Rows drawn from a dataset
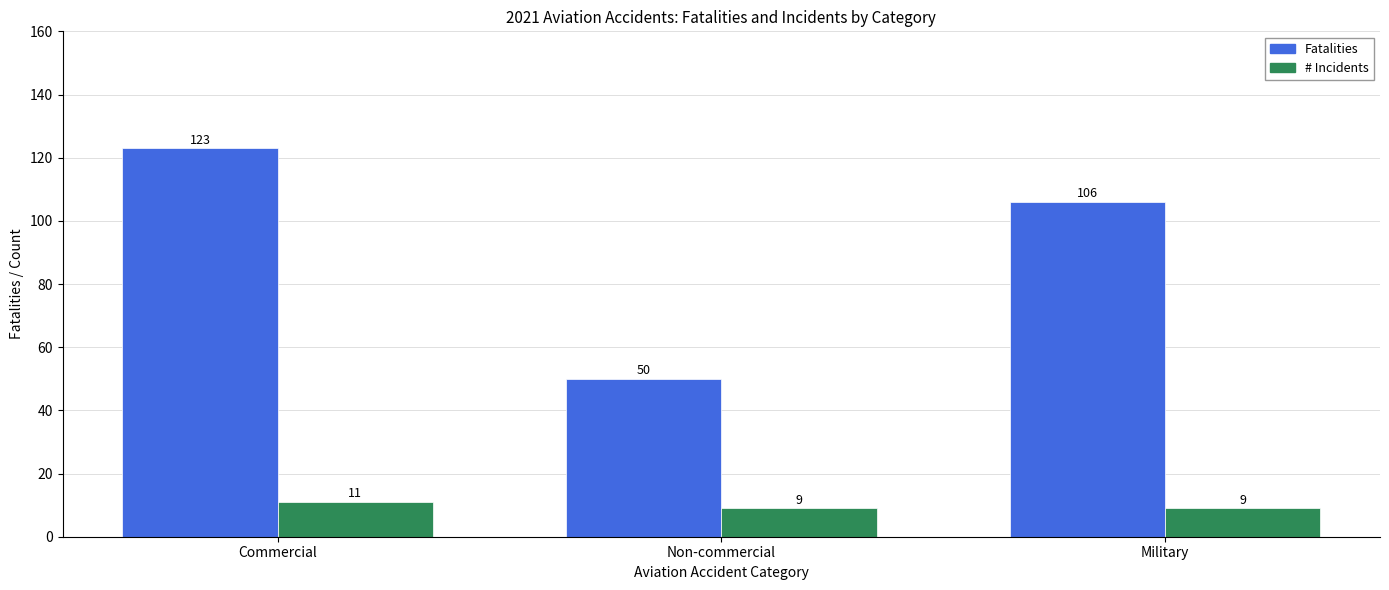

At which label does Fatalities reach its peak?

Commercial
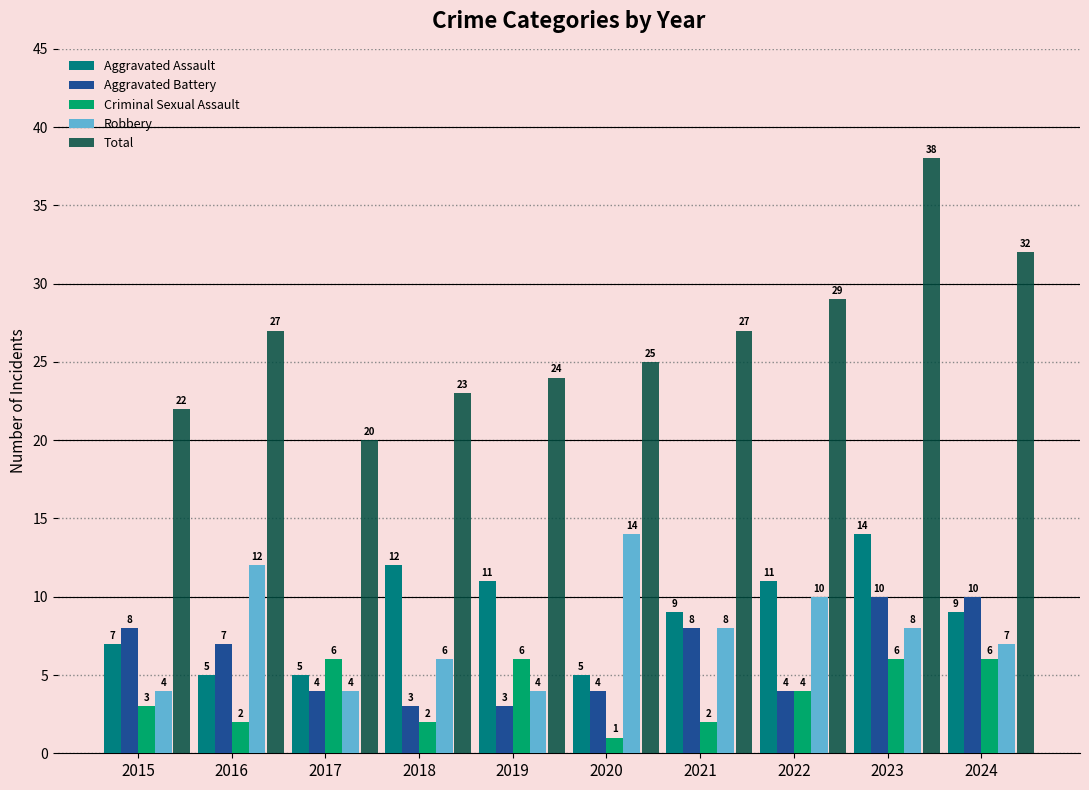

Which series changed the most between 2016 and 2018?

Aggravated Assault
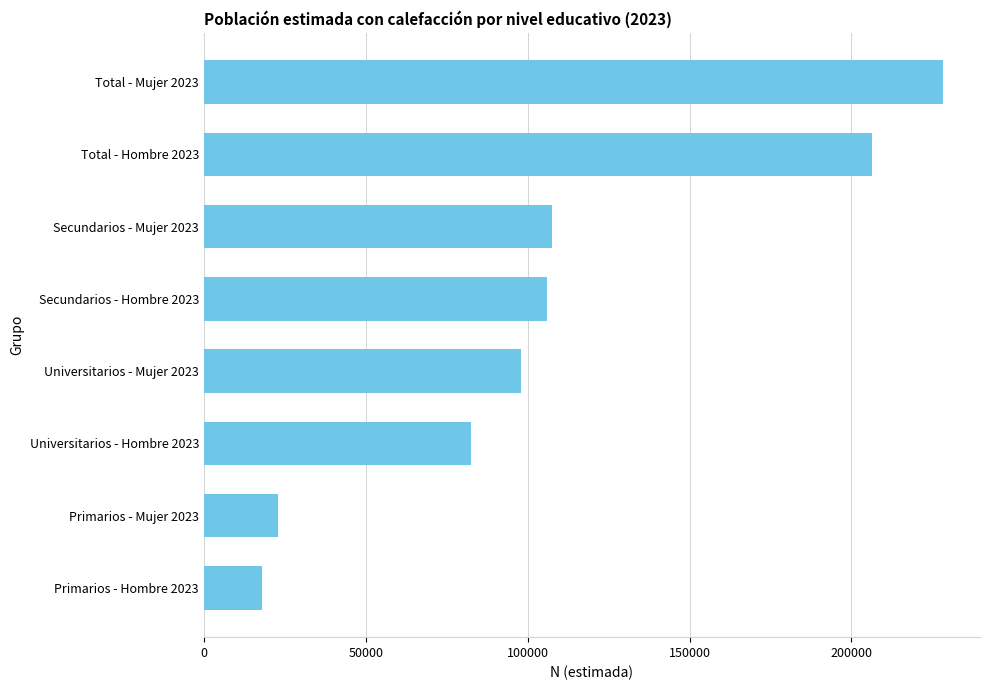

Between Universitarios - Mujer 2023 and Total - Hombre 2023, which is larger?

Total - Hombre 2023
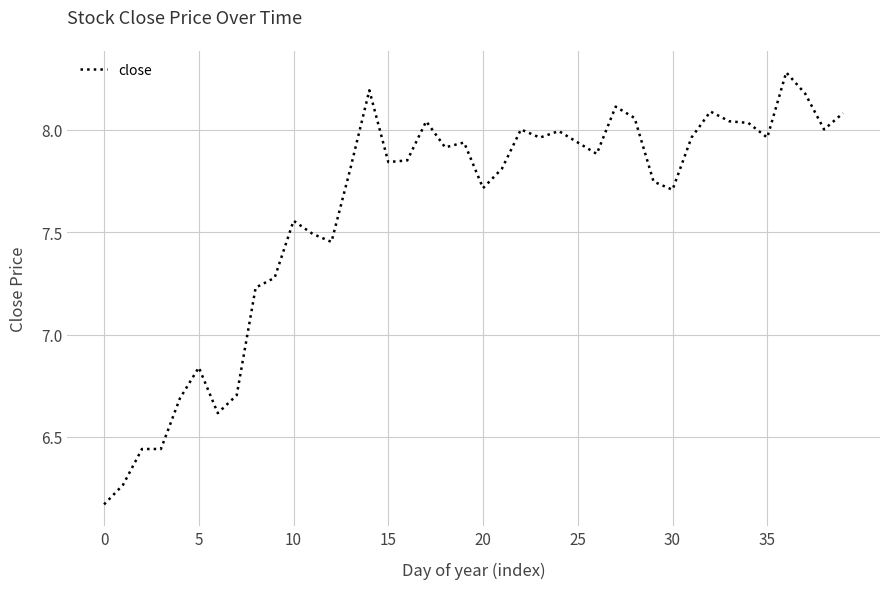

What is the difference between the maximum and minimum values?

2.1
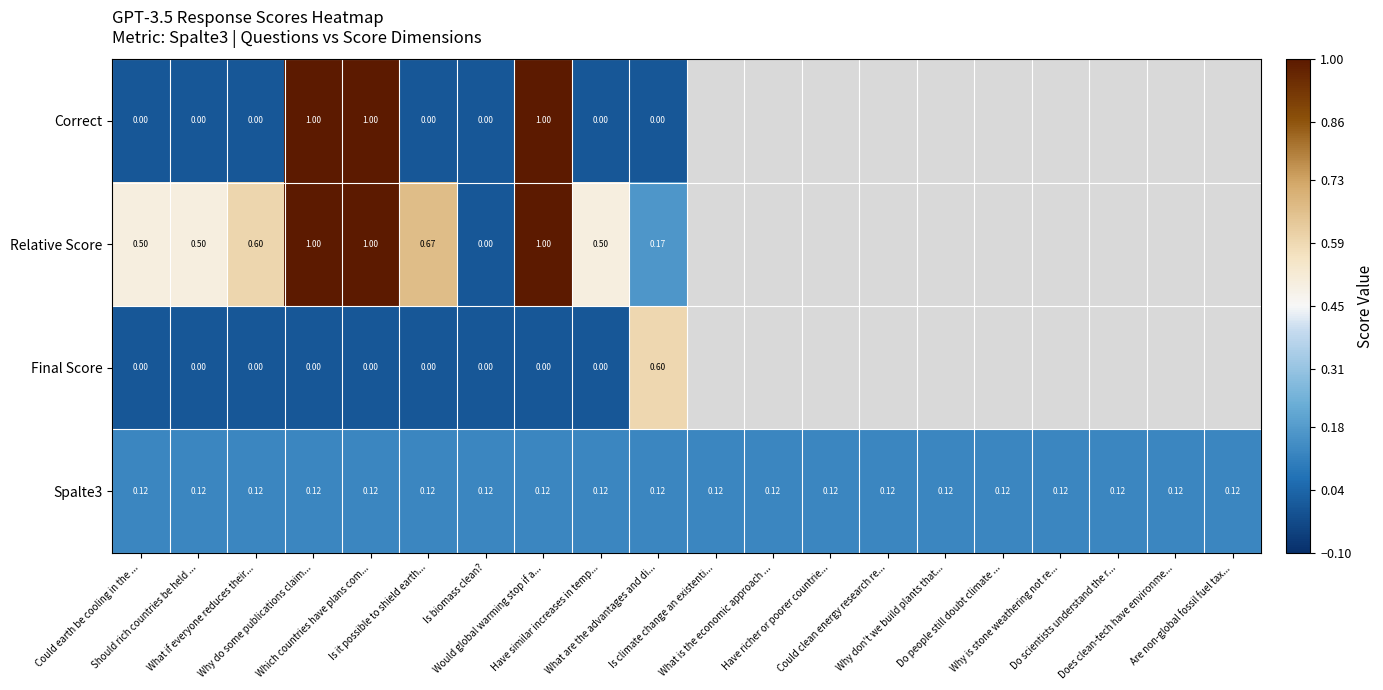

Which series has the largest range (max minus min)?

Correct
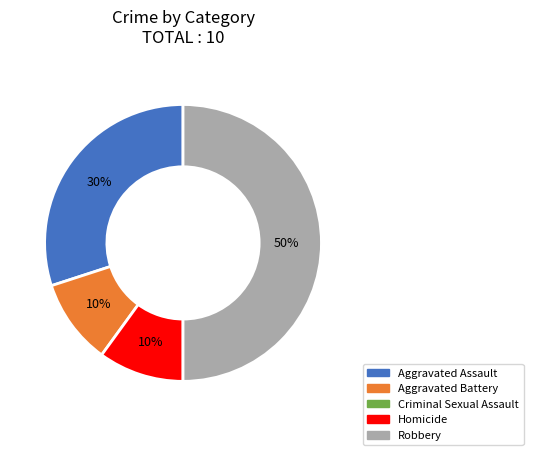

To the nearest percent, what is the difference between the largest and smallest slice percentages?

40%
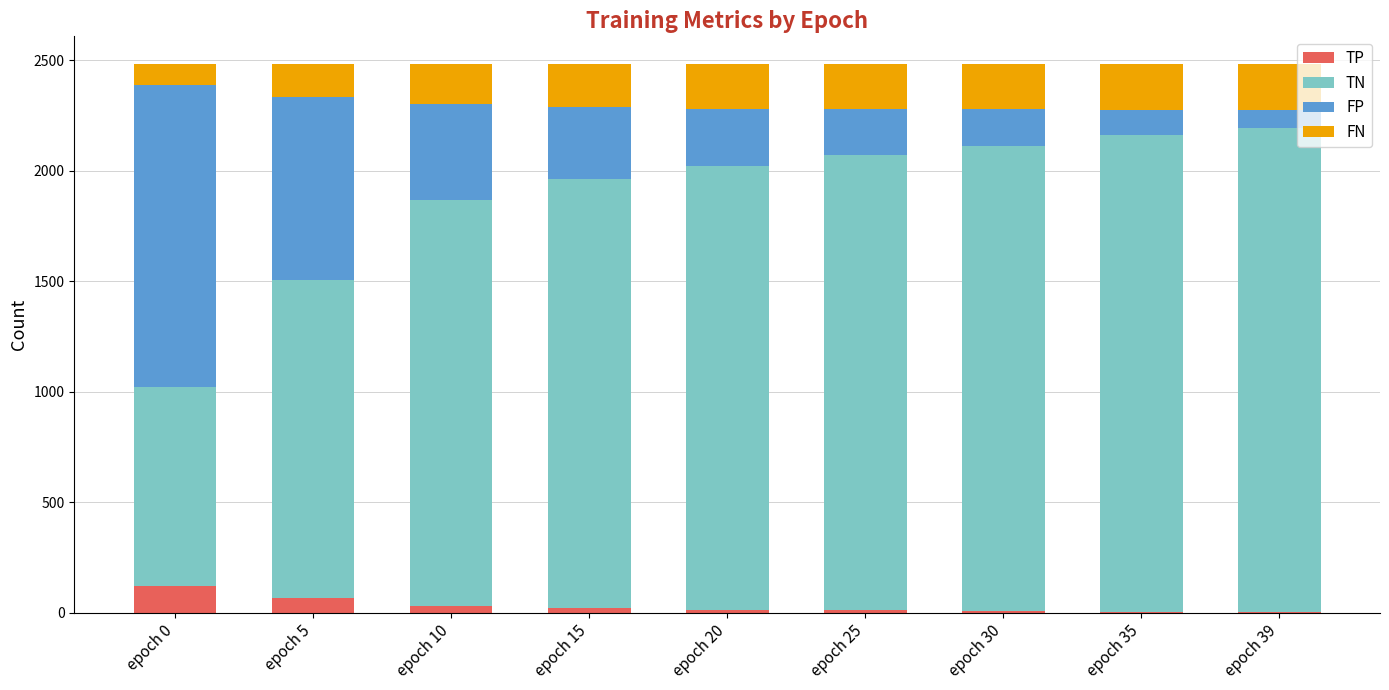

The TP series shows 119 at epoch 0. True or false?

True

TASK: Transcribe the text of every row above word for word, omitting the pictures.

TASK RESULT:
At which label does Fatalities reach its peak?

Commercial

Which series changed the most between 2016 and 2018?

Aggravated Assault

Between Universitarios - Mujer 2023 and Total - Hombre 2023, which is larger?

Total - Hombre 2023

What is the difference between the maximum and minimum values?

2.1

Which series has the largest range (max minus min)?

Correct

To the nearest percent, what is the difference between the largest and smallest slice percentages?

40%

The TP series shows 119 at epoch 0. True or false?

True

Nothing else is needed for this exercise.